Текст для упражнения

==============================

Оглядываясь назад в 1965 год, когда я верил, что The Who продлятся всего несколько лет, я был поражен таким пируэтом фортуны. В течение первых пяти лет нашей карьеры The Who пытались конкурировать с такими группами, как The Move, The Kinks, The Pretty Things, Cream, Jimi Hendrix, Free и The Small Faces, и мы не были в той же лиге, что и The Stones или The Beatles.
И тут - вдруг! - мы оказались одни. Нельзя сказать, что мы были на вершине любой кучи; но, скорее, мы были в открытой воде, пока многие из наших одинаково серьезных ровесников, казалось, изо всех сил пытались остаться на плаву в море поп-музыки, таких как Dave Dee, Dozy, Beaky, Mick and Tich <спасибо "Death Proof" великого Тарантино, так бы о них и не узнали!> или The Herd. Эти группы были действительно хороши, но у них не было никаких амбиций сделать что-нибудь безрассудное. Они просто хотели попасть в чарты. Но к 1968 году иметь хороший сингл казалось почти неуместным - в лучшем случае сомнительным - достижением и вскоре некоторые из более крупных рок-групп полностью отвернулись от синглов.
Тем не менее к весне 1970 года, вслед за "Томми" и "Live at Leeds", не имея какого-либо другого музыкального проекта на тот момент и никаких непосредственных идей для новой крупномасштабной работы, я был эмоционально и духовно неустойчив. Вероятно, это был самый интенсивный, энергичный и успешный период карьеры The Who и теперь, когда все стало постепенно успокаиваться, все взоры устремились на меня как на композитора.
Это внимание было вызовом, и я очень им гордился и, конечно, меня возбуждала мысль о создании какого-нибудь нового, захватывающего проекта, но это было также тревожно и страшно. С этой точки зрения моя жизнь часто была на грани парадокса успеха и творчества. В то время как я каждый день занимался мозговым штурмом, глубоко вникая в себя - и окружающий меня мир, прошлое, будущее, группу, ее поклонников и саму музыку - в поисках толчка для вдохновения, мои действия иногда казались ненормальными и абсурдными.
Это не было клинической шизофренией, хотя временами она вызывала у меня резкие скачки настроения и компульсивное поведение. Я все еще был молодым человеком, изучающим новую профессию, и я действительно не понимал, под каким давлением нахожусь и какой ущерб и путаницу я могу причинить окружающим, особенно Карен.

==============================

Задания
A. Скопируйте без изменений фрагмент отрывка о The Who, начиная со слов «Оглядываясь назад в» и заканчивая словами «или The Beatles.».
B. Определите, соответствуют ли отрывку о The Who следующие утверждения. Для каждого ответьте «да» или «нет» и приведите точную цитату из отрывка, на которой основан ответ.
(i) В первые пять лет карьеры The Who были в одной лиге с The Stones и The Beatles.
(ii) К весне 1970 года у автора не было никаких непосредственных идей для новой крупномасштабной работы.
(iii) Автор называет свое состояние клинической шизофренией.
Строки ниже — отдельный материал, не связанный с отрывком о The Who.

==============================

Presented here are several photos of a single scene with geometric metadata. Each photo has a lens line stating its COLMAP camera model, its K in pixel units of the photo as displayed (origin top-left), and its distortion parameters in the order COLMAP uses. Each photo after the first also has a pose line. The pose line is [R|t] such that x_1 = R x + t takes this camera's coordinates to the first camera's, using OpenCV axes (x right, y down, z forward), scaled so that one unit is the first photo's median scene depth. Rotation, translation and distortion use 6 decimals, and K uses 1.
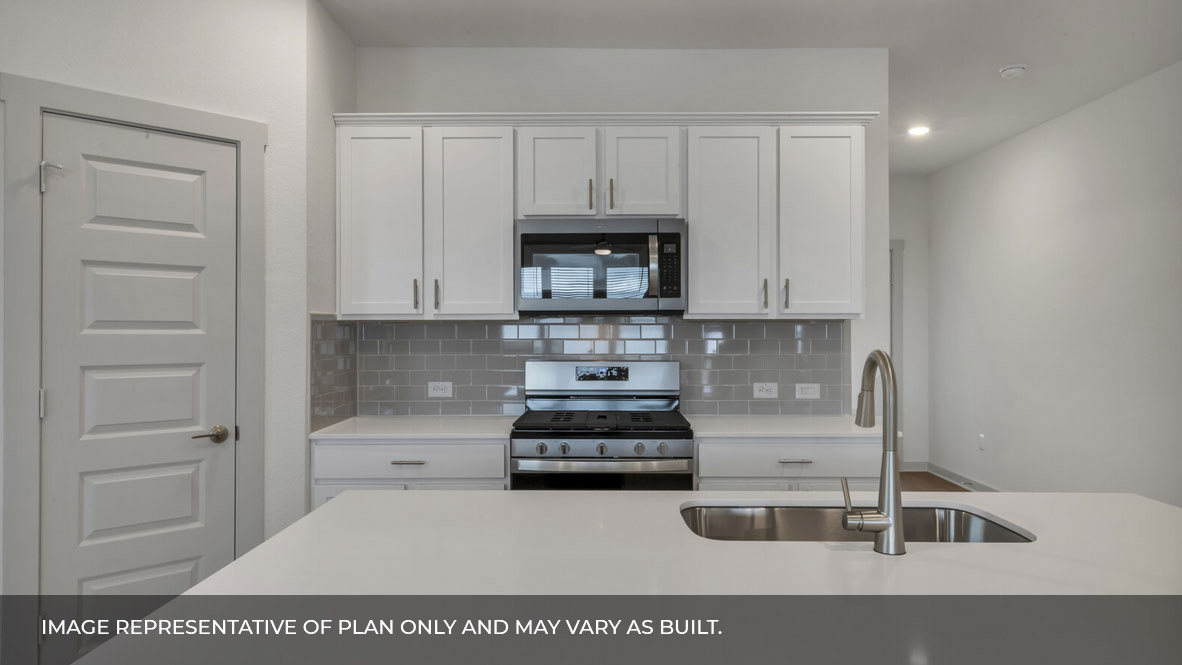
lens RADIAL K [[764.3, 0, 596.2], [0, 764.3, 329.3], [0, 0, 1]] dist [0.015613, -0.002083]
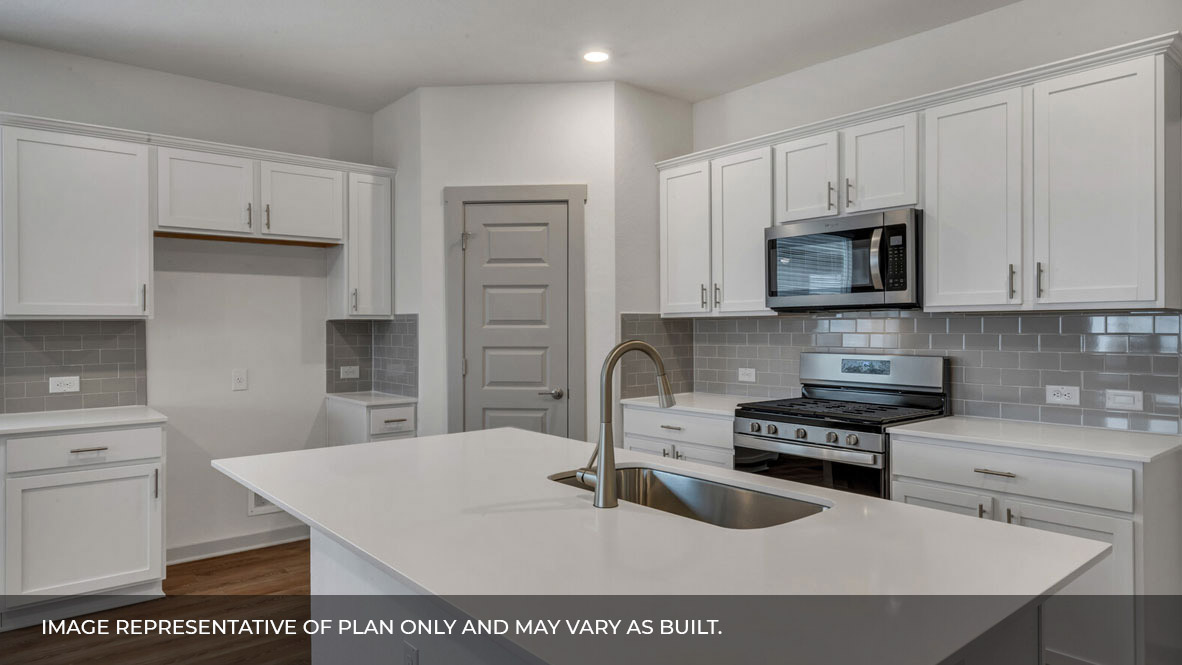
lens RADIAL K [[723.1, 0, 603.3], [0, 723.1, 330.6], [0, 0, 1]] dist [0.001071, -0.000810]
pose [[0.648896, 0.001466, -0.760876, 0.552298], [0.004413, 0.999974, 0.005691, 0.002659], [0.760865, -0.007051, 0.648872, 0.111407]]
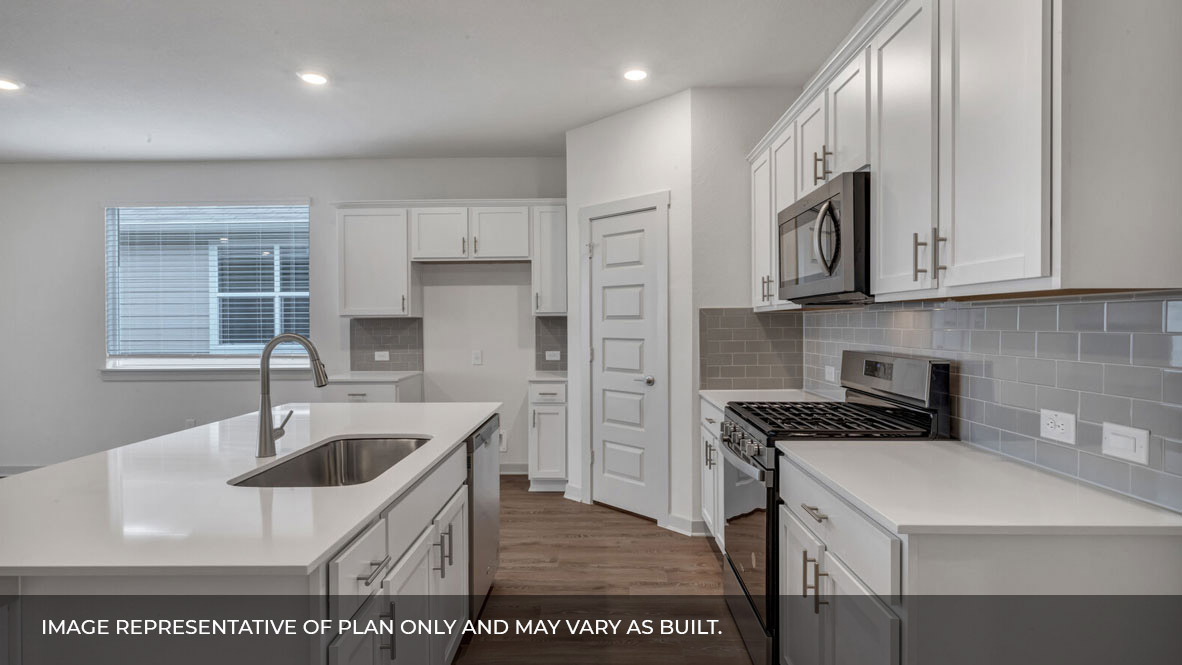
lens RADIAL K [[620.6, 0, 583.1], [0, 620.6, 329.8], [0, 0, 1]] dist [-0.010930, -0.000051]
pose [[-0.043477, 0.011180, -0.998992, 0.744654], [0.006193, 0.999921, 0.010921, 0.005323], [0.999035, -0.005712, -0.043543, 0.756837]]
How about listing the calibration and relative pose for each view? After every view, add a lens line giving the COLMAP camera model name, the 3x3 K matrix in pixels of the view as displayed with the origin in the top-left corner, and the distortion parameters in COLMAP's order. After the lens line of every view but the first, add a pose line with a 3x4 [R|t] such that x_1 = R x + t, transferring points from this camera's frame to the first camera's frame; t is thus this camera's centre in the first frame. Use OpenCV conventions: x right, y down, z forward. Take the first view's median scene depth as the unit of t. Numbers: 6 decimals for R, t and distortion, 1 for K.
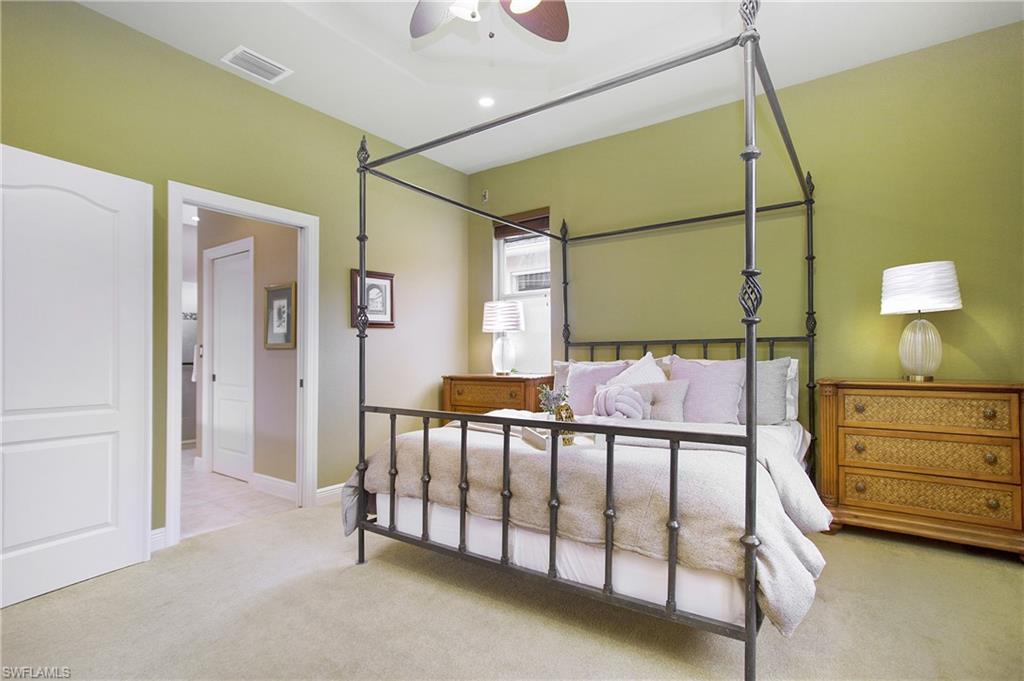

==============================

Ответы
A.
Оглядываясь назад в 1965 год, когда я верил, что The Who продлятся всего несколько лет, я был поражен таким пируэтом фортуны. В течение первых пяти лет нашей карьеры The Who пытались конкурировать с такими группами, как The Move, The Kinks, The Pretty Things, Cream, Jimi Hendrix, Free и The Small Faces, и мы не были в той же лиге, что и The Stones или The Beatles.

B.
(i) Нет: «мы не были в той же лиге, что и The Stones или The Beatles».
(ii) Да: «никаких непосредственных идей для новой крупномасштабной работы».
(iii) Нет: «Это не было клинической шизофренией».